The duration varies enormously depending on the reason. For a routine surgery, the tube may be in place for just 30 minutes to a few hours. In the ICU, patients with severe illness or injury may remain intubated for days or even weeks. When mechanical ventilation is expected to last beyond about 10 to 14 days, doctors often discuss switching to a tracheostomy, a surgically created opening in the neck that bypasses the mouth and throat entirely. International guidelines have historically recommended considering tracheostomy after 21 days of ventilation, but current practice often moves toward that decision between 7 and 15 days if the patient isn’t improving.

Getting the Tube Removed

Removing the breathing tube, called extubation, isn’t as simple as just pulling it out. The medical team first needs to confirm that your lungs and breathing muscles can handle the work on their own. This usually involves a spontaneous breathing trial, where the ventilator support is reduced or turned off temporarily while staff monitor how well you breathe independently.

Several factors predict whether extubation will succeed. Patients who breathe at a comfortable rate (not too fast) during the trial tend to do well. Good oxygen levels in the blood and strong diaphragm movement, sometimes measured with ultrasound, are also positive signs. Shorter time on the ventilator is one of the strongest predictors of successful extubation. Patients who have been ventilated for a long time have weaker breathing muscles and face a higher risk of needing to be re-intubated.
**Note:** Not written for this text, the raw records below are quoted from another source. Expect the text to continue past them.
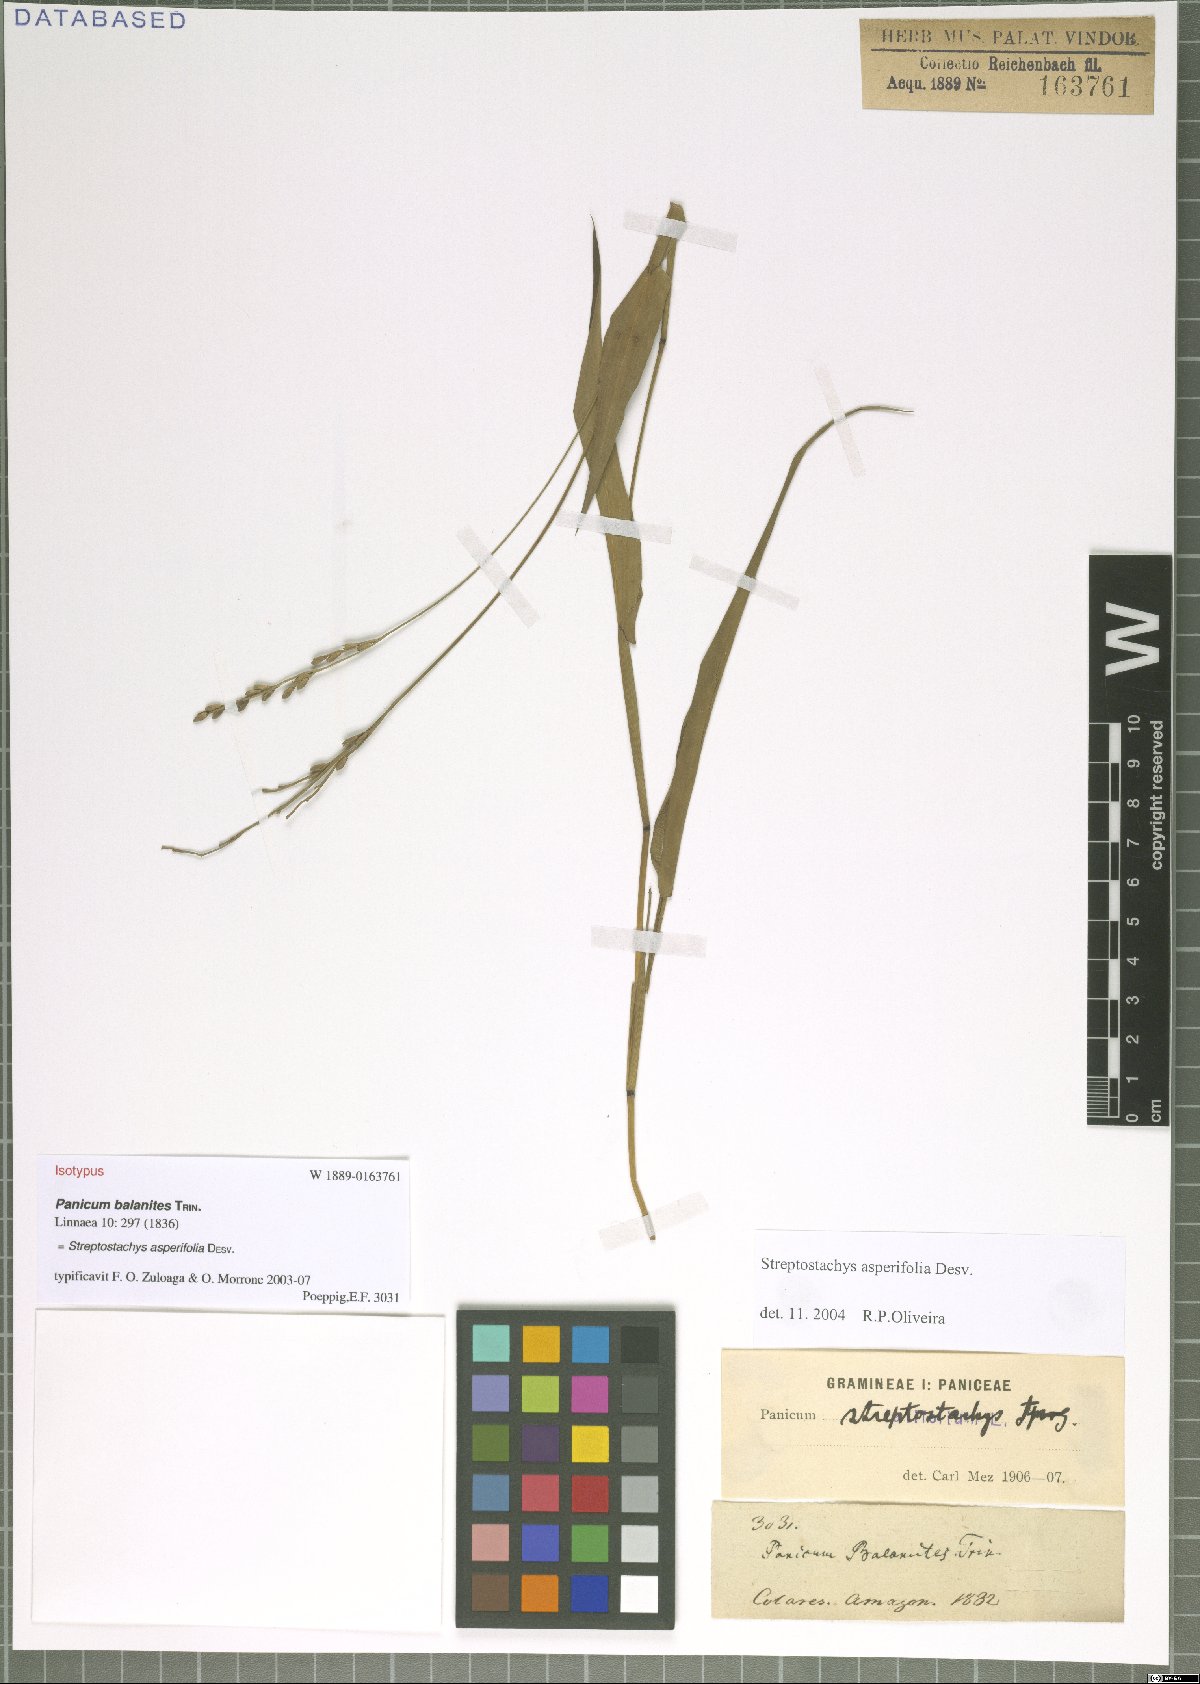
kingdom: Plantae
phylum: Tracheophyta
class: Liliopsida
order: Poales
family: Poaceae
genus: Streptostachys
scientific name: Streptostachys asperifolia
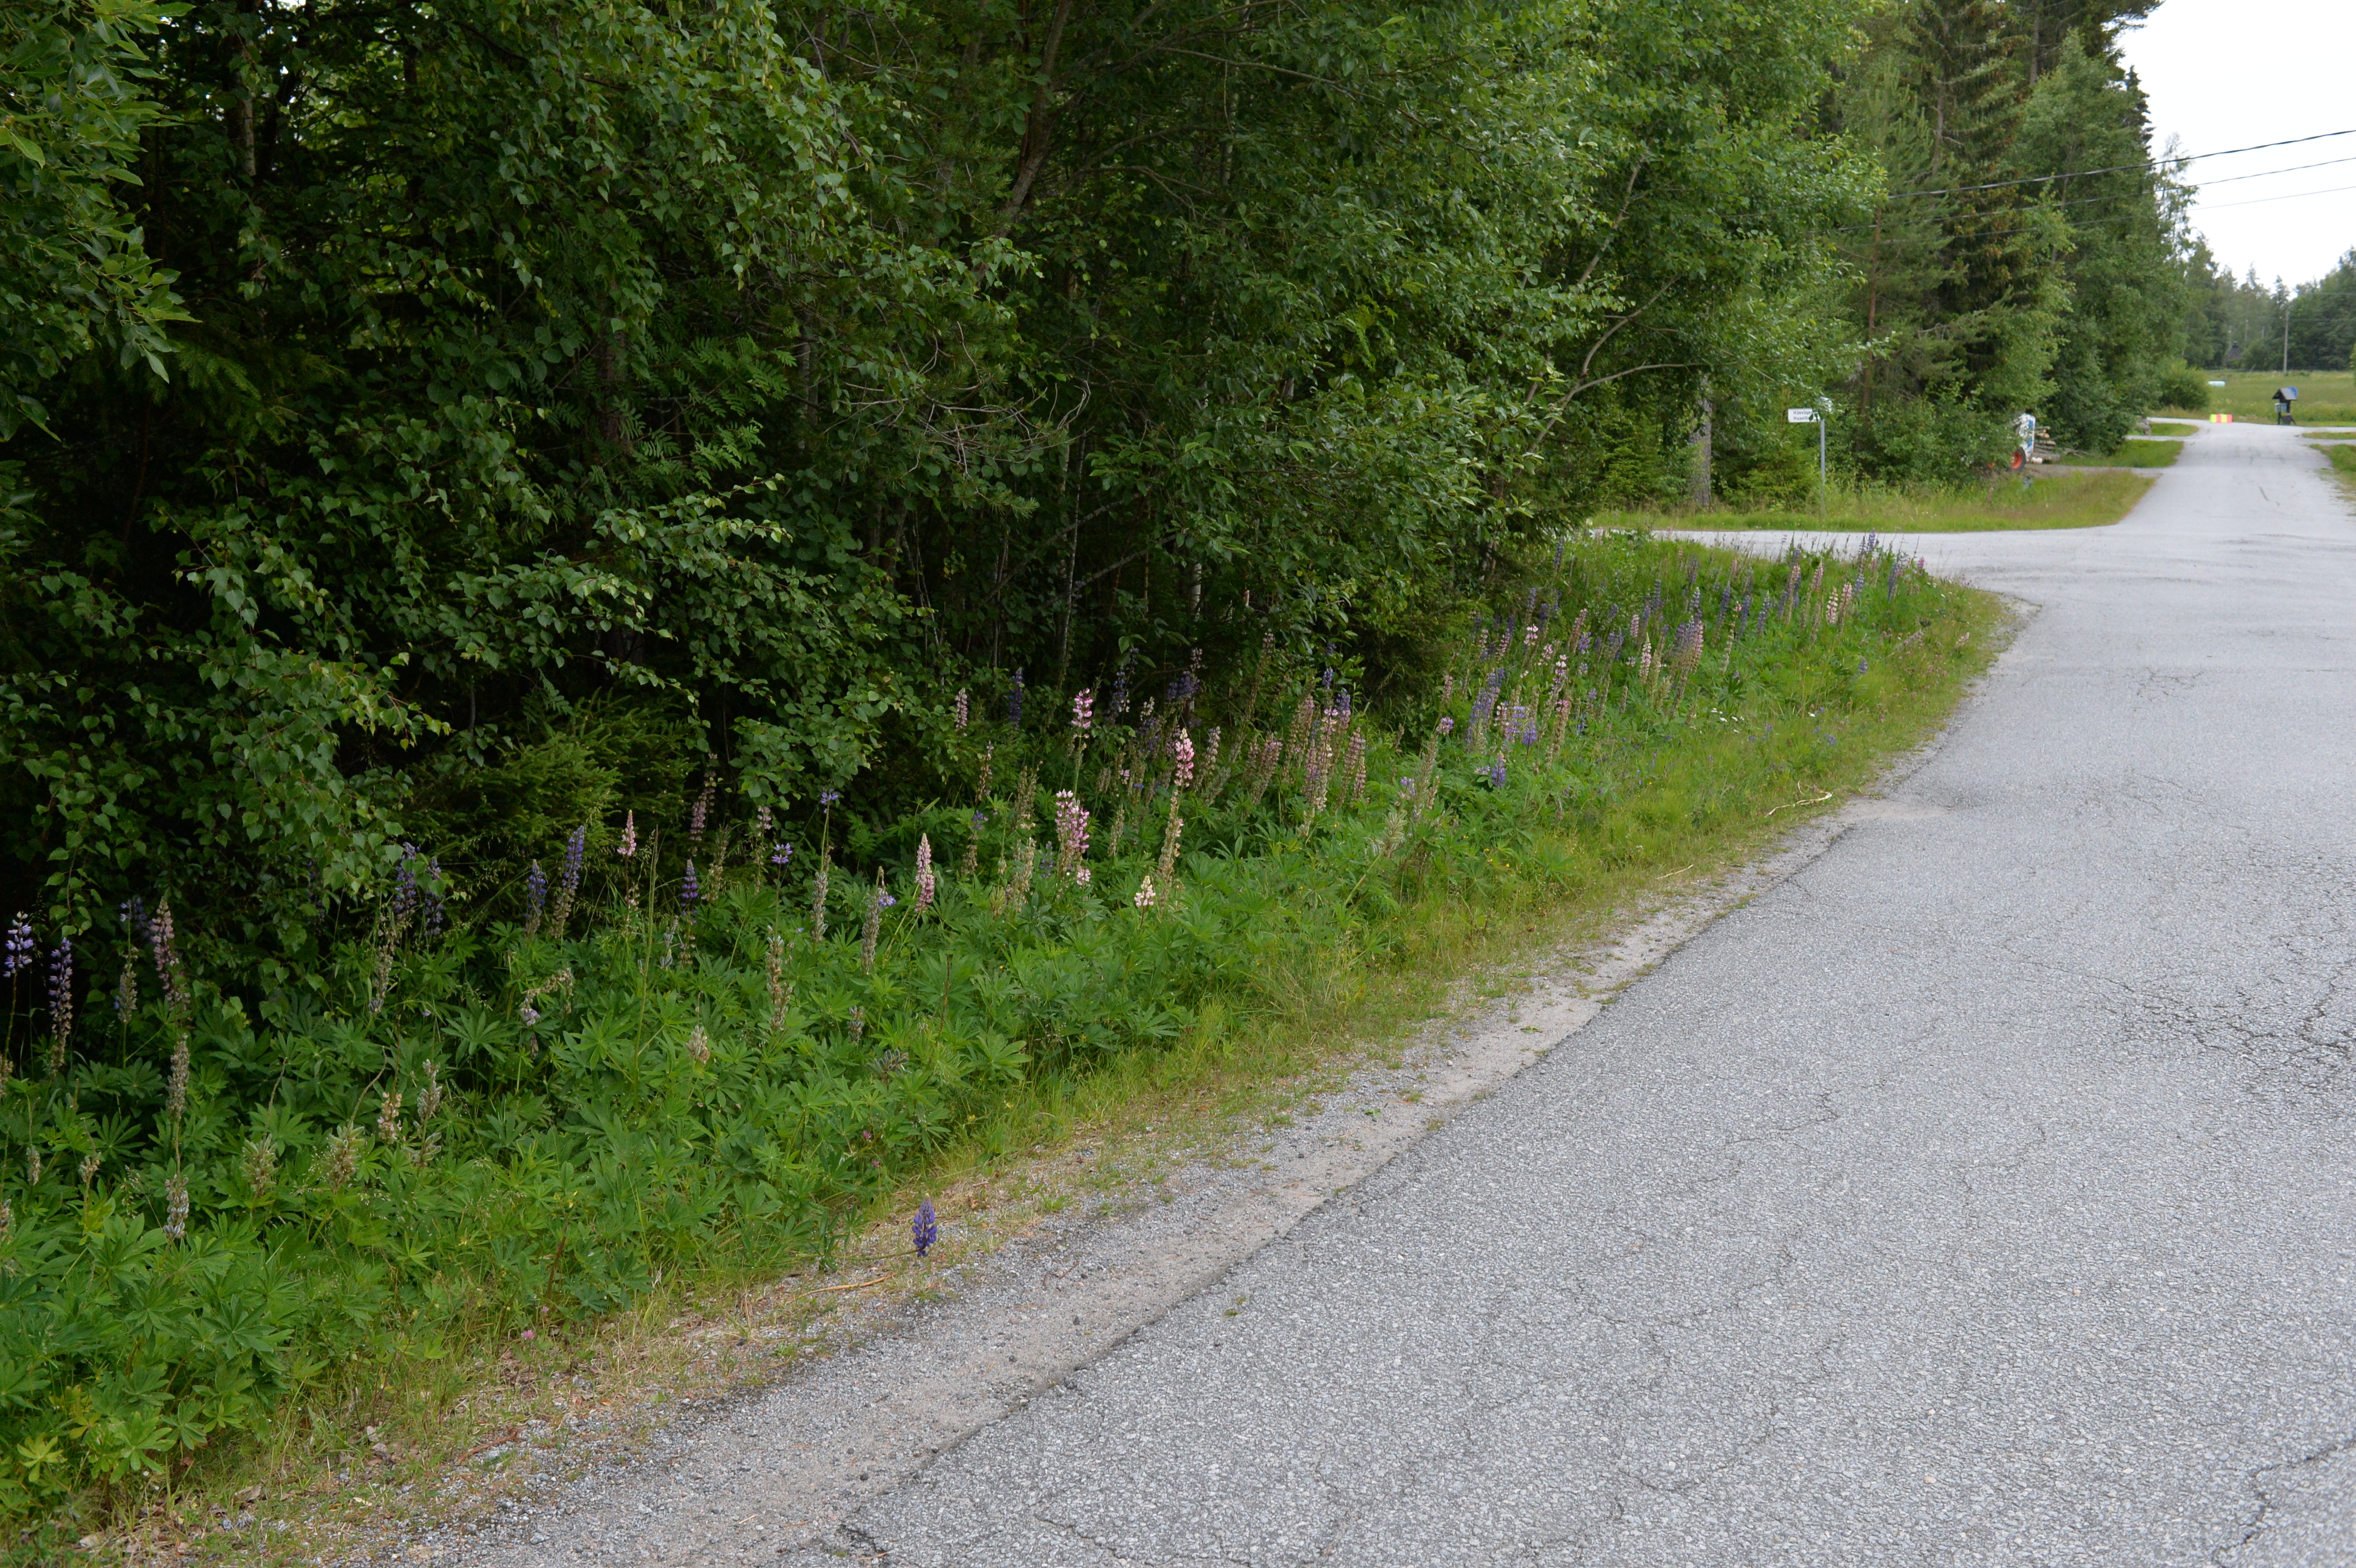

After the tube comes out, you’ll likely have a sore, scratchy throat and a hoarse voice. Swallowing may feel uncomfortable for a day or two. Most people find these symptoms improve quickly, though patients who were intubated for extended periods may take longer to fully recover their voice and swallowing function.

What It Feels Like to Wake Up Intubated

If you wake up in the ICU with a breathing tube already in place, it can be disorienting and uncomfortable. You won’t be able to talk because the tube passes between your vocal cords. You may feel a gagging sensation or an urge to cough. Nurses and respiratory therapists will be nearby to explain what’s happening. Sedation is usually adjusted to keep you comfortable but as alert as your condition allows. Communication boards, hand signals, or writing tools are commonly used so you can express needs while the tube is in place.